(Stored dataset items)
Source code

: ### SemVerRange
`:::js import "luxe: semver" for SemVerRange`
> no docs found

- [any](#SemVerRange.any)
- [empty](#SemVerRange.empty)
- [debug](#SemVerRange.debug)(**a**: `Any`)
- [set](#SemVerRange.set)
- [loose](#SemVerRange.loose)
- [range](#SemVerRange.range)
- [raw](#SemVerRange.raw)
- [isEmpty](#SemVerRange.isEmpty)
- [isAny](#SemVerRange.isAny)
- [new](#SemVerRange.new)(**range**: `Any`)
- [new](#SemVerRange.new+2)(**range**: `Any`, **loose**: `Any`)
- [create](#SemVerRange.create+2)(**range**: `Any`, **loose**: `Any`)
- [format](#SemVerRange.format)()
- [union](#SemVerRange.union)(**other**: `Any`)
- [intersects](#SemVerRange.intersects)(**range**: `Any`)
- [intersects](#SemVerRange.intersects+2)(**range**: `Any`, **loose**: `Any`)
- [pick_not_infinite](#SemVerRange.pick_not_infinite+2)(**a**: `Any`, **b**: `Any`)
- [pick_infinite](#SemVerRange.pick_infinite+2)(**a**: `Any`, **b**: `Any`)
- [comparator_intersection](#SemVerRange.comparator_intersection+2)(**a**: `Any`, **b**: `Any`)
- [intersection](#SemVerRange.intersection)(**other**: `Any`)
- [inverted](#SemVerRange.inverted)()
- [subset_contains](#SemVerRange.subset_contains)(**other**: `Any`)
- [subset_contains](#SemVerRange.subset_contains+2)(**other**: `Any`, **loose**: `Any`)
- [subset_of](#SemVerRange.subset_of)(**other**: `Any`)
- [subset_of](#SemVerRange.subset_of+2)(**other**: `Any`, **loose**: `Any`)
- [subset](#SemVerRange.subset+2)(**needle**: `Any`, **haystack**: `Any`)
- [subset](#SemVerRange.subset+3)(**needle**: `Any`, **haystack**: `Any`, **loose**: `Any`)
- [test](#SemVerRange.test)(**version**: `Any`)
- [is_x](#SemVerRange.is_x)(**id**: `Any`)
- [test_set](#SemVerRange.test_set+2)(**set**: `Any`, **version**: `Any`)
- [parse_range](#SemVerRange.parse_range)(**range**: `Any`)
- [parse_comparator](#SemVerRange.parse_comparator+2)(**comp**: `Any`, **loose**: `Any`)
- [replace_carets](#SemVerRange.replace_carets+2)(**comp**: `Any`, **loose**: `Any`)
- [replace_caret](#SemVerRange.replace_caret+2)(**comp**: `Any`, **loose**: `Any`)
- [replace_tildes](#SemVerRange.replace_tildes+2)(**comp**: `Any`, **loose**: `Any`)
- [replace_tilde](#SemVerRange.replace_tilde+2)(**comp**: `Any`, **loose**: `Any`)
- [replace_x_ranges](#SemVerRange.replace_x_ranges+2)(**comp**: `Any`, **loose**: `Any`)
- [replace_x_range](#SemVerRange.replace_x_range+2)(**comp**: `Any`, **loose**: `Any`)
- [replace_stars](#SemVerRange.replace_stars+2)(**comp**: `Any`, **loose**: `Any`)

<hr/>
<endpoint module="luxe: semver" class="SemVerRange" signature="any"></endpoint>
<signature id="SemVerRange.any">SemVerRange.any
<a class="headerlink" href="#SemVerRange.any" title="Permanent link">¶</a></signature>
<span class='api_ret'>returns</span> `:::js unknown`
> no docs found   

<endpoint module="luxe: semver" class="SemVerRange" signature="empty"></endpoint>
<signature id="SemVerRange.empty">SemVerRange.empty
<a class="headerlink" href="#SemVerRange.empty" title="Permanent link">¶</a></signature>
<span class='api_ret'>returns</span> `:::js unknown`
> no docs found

• **What you need to do**:
Every line of data must be returned unchanged.

• **Exercise result**:
Source code

: ### SemVerRange
`:::js import "luxe: semver" for SemVerRange`
> no docs found

- [any](#SemVerRange.any)
- [empty](#SemVerRange.empty)
- [debug](#SemVerRange.debug)(**a**: `Any`)
- [set](#SemVerRange.set)
- [loose](#SemVerRange.loose)
- [range](#SemVerRange.range)
- [raw](#SemVerRange.raw)
- [isEmpty](#SemVerRange.isEmpty)
- [isAny](#SemVerRange.isAny)
- [new](#SemVerRange.new)(**range**: `Any`)
- [new](#SemVerRange.new+2)(**range**: `Any`, **loose**: `Any`)
- [create](#SemVerRange.create+2)(**range**: `Any`, **loose**: `Any`)
- [format](#SemVerRange.format)()
- [union](#SemVerRange.union)(**other**: `Any`)
- [intersects](#SemVerRange.intersects)(**range**: `Any`)
- [intersects](#SemVerRange.intersects+2)(**range**: `Any`, **loose**: `Any`)
- [pick_not_infinite](#SemVerRange.pick_not_infinite+2)(**a**: `Any`, **b**: `Any`)
- [pick_infinite](#SemVerRange.pick_infinite+2)(**a**: `Any`, **b**: `Any`)
- [comparator_intersection](#SemVerRange.comparator_intersection+2)(**a**: `Any`, **b**: `Any`)
- [intersection](#SemVerRange.intersection)(**other**: `Any`)
- [inverted](#SemVerRange.inverted)()
- [subset_contains](#SemVerRange.subset_contains)(**other**: `Any`)
- [subset_contains](#SemVerRange.subset_contains+2)(**other**: `Any`, **loose**: `Any`)
- [subset_of](#SemVerRange.subset_of)(**other**: `Any`)
- [subset_of](#SemVerRange.subset_of+2)(**other**: `Any`, **loose**: `Any`)
- [subset](#SemVerRange.subset+2)(**needle**: `Any`, **haystack**: `Any`)
- [subset](#SemVerRange.subset+3)(**needle**: `Any`, **haystack**: `Any`, **loose**: `Any`)
- [test](#SemVerRange.test)(**version**: `Any`)
- [is_x](#SemVerRange.is_x)(**id**: `Any`)
- [test_set](#SemVerRange.test_set+2)(**set**: `Any`, **version**: `Any`)
- [parse_range](#SemVerRange.parse_range)(**range**: `Any`)
- [parse_comparator](#SemVerRange.parse_comparator+2)(**comp**: `Any`, **loose**: `Any`)
- [replace_carets](#SemVerRange.replace_carets+2)(**comp**: `Any`, **loose**: `Any`)
- [replace_caret](#SemVerRange.replace_caret+2)(**comp**: `Any`, **loose**: `Any`)
- [replace_tildes](#SemVerRange.replace_tildes+2)(**comp**: `Any`, **loose**: `Any`)
- [replace_tilde](#SemVerRange.replace_tilde+2)(**comp**: `Any`, **loose**: `Any`)
- [replace_x_ranges](#SemVerRange.replace_x_ranges+2)(**comp**: `Any`, **loose**: `Any`)
- [replace_x_range](#SemVerRange.replace_x_range+2)(**comp**: `Any`, **loose**: `Any`)
- [replace_stars](#SemVerRange.replace_stars+2)(**comp**: `Any`, **loose**: `Any`)

<hr/>
<endpoint module="luxe: semver" class="SemVerRange" signature="any"></endpoint>
<signature id="SemVerRange.any">SemVerRange.any
<a class="headerlink" href="#SemVerRange.any" title="Permanent link">¶</a></signature>
<span class='api_ret'>returns</span> `:::js unknown`
> no docs found   

<endpoint module="luxe: semver" class="SemVerRange" signature="empty"></endpoint>
<signature id="SemVerRange.empty">SemVerRange.empty
<a class="headerlink" href="#SemVerRange.empty" title="Permanent link">¶</a></signature>
<span class='api_ret'>returns</span> `:::js unknown`
> no docs found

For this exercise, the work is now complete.